Let me also say that I *love* my consulting clients. My wife and I had a conversation the other day about how I should probably keep working with at least one consulting client at a time, and not just because it keeps me sharp. Working with and teaching others is important to me, and since I don’t have employees right now, consulting keeps a necessary balance in my life.


What about you? Why did you choose (or not choose) to start an agency? Looking back, would you do it again? Or do you want to do it in the future?

Leave your thoughts in the comments!

2 thoughts on “Why I’m Not Building A Search Marketing Agency

  1. Well said. I started off my career in the SMB space at Superpages.com, but once I got into SaaS I knew I was never going back. For all the reasons you stated above and more. The other area that you did not really cover, but that I am fascinated by, as incremental expansion revenue. This is only possible in SaaS.

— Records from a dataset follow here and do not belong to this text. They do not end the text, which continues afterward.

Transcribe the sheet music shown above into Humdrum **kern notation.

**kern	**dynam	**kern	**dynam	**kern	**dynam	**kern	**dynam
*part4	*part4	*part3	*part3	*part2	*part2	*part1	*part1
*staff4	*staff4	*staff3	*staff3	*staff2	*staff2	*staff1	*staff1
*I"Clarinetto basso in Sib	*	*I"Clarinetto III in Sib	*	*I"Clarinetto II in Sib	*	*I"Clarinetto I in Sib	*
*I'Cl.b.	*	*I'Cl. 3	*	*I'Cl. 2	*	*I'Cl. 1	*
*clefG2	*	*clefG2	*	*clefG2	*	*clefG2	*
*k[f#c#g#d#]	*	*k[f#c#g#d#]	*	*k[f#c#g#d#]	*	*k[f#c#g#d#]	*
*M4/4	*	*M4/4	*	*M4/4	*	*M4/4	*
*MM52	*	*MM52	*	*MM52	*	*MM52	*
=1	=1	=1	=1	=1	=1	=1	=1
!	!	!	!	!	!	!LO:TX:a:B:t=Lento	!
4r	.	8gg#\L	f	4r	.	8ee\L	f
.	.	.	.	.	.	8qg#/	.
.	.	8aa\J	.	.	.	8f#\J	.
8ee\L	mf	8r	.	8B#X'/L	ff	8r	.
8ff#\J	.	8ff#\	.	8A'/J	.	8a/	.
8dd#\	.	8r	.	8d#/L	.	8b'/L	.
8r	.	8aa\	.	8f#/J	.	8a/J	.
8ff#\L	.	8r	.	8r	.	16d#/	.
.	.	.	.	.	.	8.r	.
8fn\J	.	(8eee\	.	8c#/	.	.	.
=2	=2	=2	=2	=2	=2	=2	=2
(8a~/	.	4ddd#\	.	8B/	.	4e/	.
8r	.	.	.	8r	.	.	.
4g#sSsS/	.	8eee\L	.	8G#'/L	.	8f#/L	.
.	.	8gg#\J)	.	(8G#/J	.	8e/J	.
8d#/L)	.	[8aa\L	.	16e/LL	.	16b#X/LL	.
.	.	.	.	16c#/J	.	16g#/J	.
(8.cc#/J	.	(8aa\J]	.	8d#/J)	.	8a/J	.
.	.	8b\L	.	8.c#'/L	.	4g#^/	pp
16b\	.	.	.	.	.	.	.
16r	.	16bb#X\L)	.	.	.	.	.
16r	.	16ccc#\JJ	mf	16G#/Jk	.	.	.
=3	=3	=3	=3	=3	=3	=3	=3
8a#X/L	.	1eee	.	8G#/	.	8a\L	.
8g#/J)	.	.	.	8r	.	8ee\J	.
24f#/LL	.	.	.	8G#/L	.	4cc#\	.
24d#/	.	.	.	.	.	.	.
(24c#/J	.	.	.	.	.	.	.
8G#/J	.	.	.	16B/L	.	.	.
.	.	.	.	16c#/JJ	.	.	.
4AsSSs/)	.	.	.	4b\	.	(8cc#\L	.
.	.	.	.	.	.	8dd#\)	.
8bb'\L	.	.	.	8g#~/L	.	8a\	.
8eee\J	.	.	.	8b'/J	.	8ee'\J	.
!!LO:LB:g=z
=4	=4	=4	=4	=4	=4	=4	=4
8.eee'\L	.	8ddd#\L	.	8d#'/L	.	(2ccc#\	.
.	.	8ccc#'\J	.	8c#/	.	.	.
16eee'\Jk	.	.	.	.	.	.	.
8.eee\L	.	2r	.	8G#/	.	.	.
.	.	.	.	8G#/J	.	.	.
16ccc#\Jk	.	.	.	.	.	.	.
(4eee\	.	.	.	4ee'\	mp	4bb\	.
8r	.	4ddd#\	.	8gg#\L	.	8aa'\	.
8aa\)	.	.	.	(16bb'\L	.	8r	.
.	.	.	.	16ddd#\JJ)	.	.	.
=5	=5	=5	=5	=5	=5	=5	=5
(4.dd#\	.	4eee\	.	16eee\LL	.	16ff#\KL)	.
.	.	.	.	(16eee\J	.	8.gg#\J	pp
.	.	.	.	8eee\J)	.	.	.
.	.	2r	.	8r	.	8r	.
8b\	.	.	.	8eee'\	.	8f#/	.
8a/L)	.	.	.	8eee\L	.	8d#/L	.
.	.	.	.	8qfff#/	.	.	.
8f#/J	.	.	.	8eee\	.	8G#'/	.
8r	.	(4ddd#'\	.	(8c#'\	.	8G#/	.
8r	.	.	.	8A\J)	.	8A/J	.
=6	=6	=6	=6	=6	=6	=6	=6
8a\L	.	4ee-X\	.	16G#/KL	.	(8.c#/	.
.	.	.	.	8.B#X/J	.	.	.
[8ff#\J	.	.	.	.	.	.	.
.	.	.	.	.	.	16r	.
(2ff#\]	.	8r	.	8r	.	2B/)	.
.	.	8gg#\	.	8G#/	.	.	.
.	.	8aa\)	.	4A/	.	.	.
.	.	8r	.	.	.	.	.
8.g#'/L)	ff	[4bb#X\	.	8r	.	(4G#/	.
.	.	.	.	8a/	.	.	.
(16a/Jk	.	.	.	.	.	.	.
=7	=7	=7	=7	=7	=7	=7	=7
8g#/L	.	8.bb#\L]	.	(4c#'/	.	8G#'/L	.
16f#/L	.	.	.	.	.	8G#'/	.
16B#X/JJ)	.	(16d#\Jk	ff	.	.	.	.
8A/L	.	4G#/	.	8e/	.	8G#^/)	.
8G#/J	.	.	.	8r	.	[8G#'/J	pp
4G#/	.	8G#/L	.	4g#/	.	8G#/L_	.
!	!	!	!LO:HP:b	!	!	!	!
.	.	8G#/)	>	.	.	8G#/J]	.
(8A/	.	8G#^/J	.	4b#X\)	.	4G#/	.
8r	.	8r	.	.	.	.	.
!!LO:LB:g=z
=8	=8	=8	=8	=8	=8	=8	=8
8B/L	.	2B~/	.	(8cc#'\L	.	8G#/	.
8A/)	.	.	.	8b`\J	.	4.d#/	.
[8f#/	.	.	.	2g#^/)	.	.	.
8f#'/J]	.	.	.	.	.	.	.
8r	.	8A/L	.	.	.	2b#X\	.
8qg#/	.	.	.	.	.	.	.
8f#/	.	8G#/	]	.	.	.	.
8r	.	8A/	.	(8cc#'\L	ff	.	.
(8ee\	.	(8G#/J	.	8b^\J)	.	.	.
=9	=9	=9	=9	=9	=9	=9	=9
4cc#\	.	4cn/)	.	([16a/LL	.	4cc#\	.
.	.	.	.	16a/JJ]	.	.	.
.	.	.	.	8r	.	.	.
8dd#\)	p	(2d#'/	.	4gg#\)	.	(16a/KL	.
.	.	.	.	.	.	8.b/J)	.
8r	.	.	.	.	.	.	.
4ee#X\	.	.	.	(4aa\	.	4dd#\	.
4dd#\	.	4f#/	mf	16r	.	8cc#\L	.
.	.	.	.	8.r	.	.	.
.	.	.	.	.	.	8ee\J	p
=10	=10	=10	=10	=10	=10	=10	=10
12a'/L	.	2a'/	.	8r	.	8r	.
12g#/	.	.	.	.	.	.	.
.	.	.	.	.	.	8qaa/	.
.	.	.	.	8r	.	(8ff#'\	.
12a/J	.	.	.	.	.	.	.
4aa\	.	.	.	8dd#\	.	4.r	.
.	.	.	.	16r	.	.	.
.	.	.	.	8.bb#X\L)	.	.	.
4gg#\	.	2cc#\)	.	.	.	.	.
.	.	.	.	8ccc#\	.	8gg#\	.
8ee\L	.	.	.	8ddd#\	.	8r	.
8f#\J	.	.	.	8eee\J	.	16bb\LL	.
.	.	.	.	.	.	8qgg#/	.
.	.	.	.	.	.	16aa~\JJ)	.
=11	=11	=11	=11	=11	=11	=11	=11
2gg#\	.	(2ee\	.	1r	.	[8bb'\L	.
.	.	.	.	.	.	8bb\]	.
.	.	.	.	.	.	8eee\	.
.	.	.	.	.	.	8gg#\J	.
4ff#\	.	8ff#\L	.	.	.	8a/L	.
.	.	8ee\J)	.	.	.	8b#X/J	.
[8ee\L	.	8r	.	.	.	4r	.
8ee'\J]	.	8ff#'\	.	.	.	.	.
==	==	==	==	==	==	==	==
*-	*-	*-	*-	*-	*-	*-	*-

    For example, in an agency if your client wants to double their SEM spend, well that means double the campaigns usually and hiring 1-2 more FTEs to cover the management (even if those are outsourced overseas). In SaaS if your business expands into current customers there is very little incremental expenses. You kind of outlined this with your chart showing rev vs. expense, actually.

    Cheers John.

  2. Some great points. I started my own search agency in 2014, about to undergo a rebrand, and it’s insanely time intensive to manage. The software approach for folks like yourself or say, Adhawk, makes a lot of sense. Wishing you all the best on your journey.